16.09.2025

N-glycosylation modulates Kv3.4 potassium channel kinetics

The voltage-gated potassium channel Kv3.4 is essential for fast signaling in excitable cells and is implicated in neurological and cardiovascular disorders. Unlike other Kv3 family members, Kv3.4 exhibits unusual variability in its inactivation delay, a property that has remained difficult to explain for years.

In a new study, researchers from EPFL’s Blue Brain Project show that N-glycosylation is the key mechanism driving this kinetic heterogeneity. By adding sugar chains to specific extracellular sites, Kv3.4 channels acquire distinct inactivation profiles:

  • non-glycosylated channels inactivate rapidly
  • complex glycosylated forms display slower and more diverse kinetics

Importantly, the team found that glucose availability directly regulates this process. Limiting glucose in cells reduced complex glycosylation and shifted Kv3.4 toward faster inactivation. Supplementation with glucose or mannose restored normal glycosylation and kinetic diversity, whereas pyruvate or ketone bodies could not. In rodent brain tissue, only the complex-glycosylated form of Kv3.4 was detected, suggesting that under physiological conditions Kv3.4 functions as a slow-inactivating channel.

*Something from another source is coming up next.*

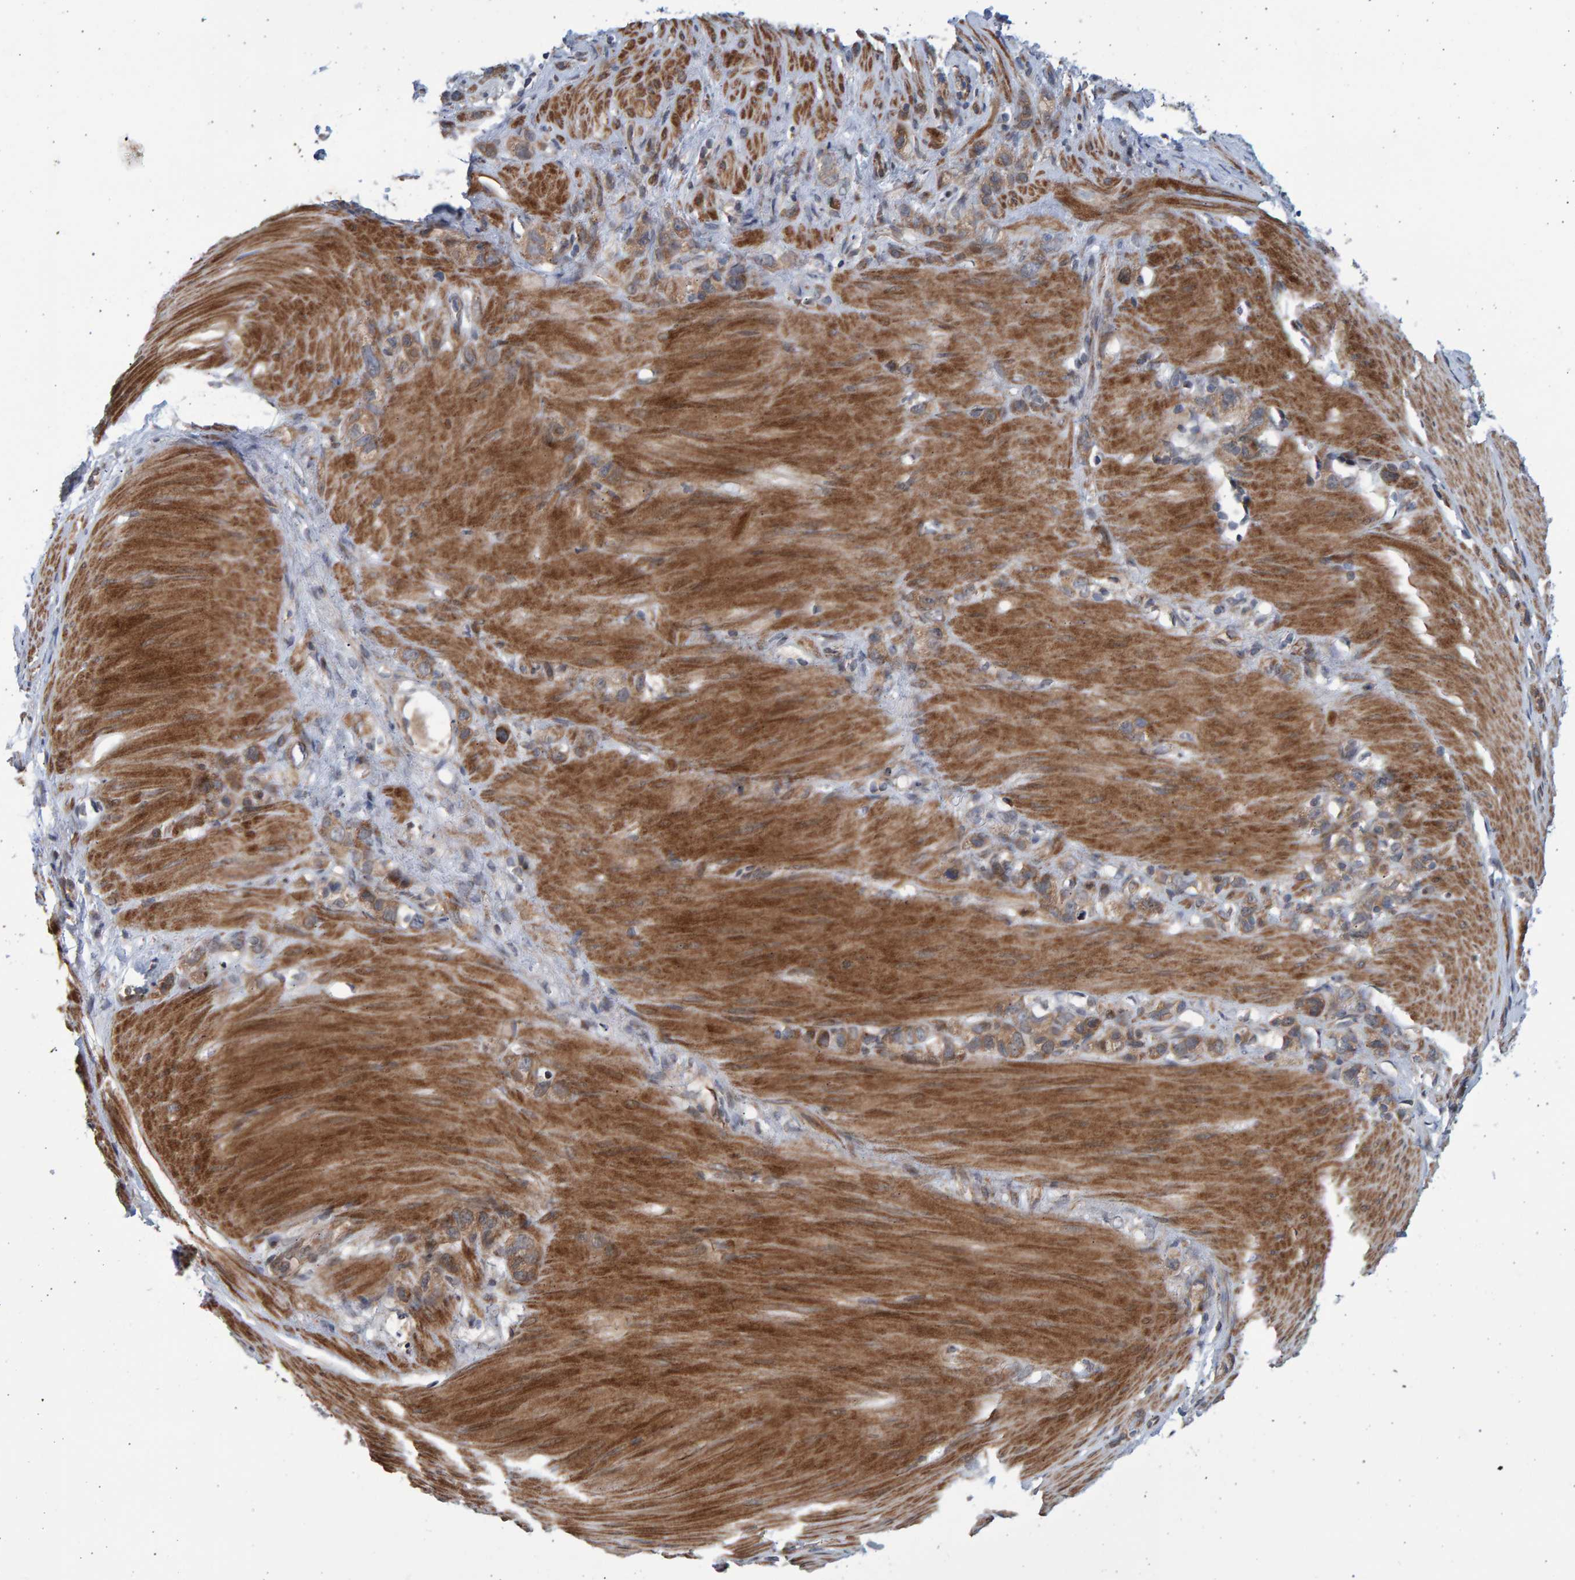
{"staining": {"intensity": "weak", "quantity": ">75%", "location": "cytoplasmic/membranous"}, "tissue": "stomach cancer", "cell_type": "Tumor cells", "image_type": "cancer", "snomed": [{"axis": "morphology", "description": "Normal tissue, NOS"}, {"axis": "morphology", "description": "Adenocarcinoma, NOS"}, {"axis": "morphology", "description": "Adenocarcinoma, High grade"}, {"axis": "topography", "description": "Stomach, upper"}, {"axis": "topography", "description": "Stomach"}], "caption": "Immunohistochemistry (IHC) (DAB) staining of human stomach cancer displays weak cytoplasmic/membranous protein expression in approximately >75% of tumor cells.", "gene": "LRBA", "patient": {"sex": "female", "age": 65}}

These findings extend beyond Kv3.4. Other glycosylated Kv channels, such as Kv1.3 and Kv1.5, showed similar modulation, while non-glycosylated Kv2.1 remained unaffected. This points to N-glycosylation as a general mechanism for modulating potassium channel kinetics, tightly linked to cellular metabolism and glucose supply.

Electrophysiological recordings, performed using both manual patch clamp and Nanion’s Patchliner automated patch clamp system, were key to revealing these channel behaviors.

Together, this work highlights how energy metabolism and protein glycosylation intersect to regulate ion channel function, with potential implications for diseases involving impaired glucose handling, including epilepsy, chronic pain, and Alzheimer’s disease.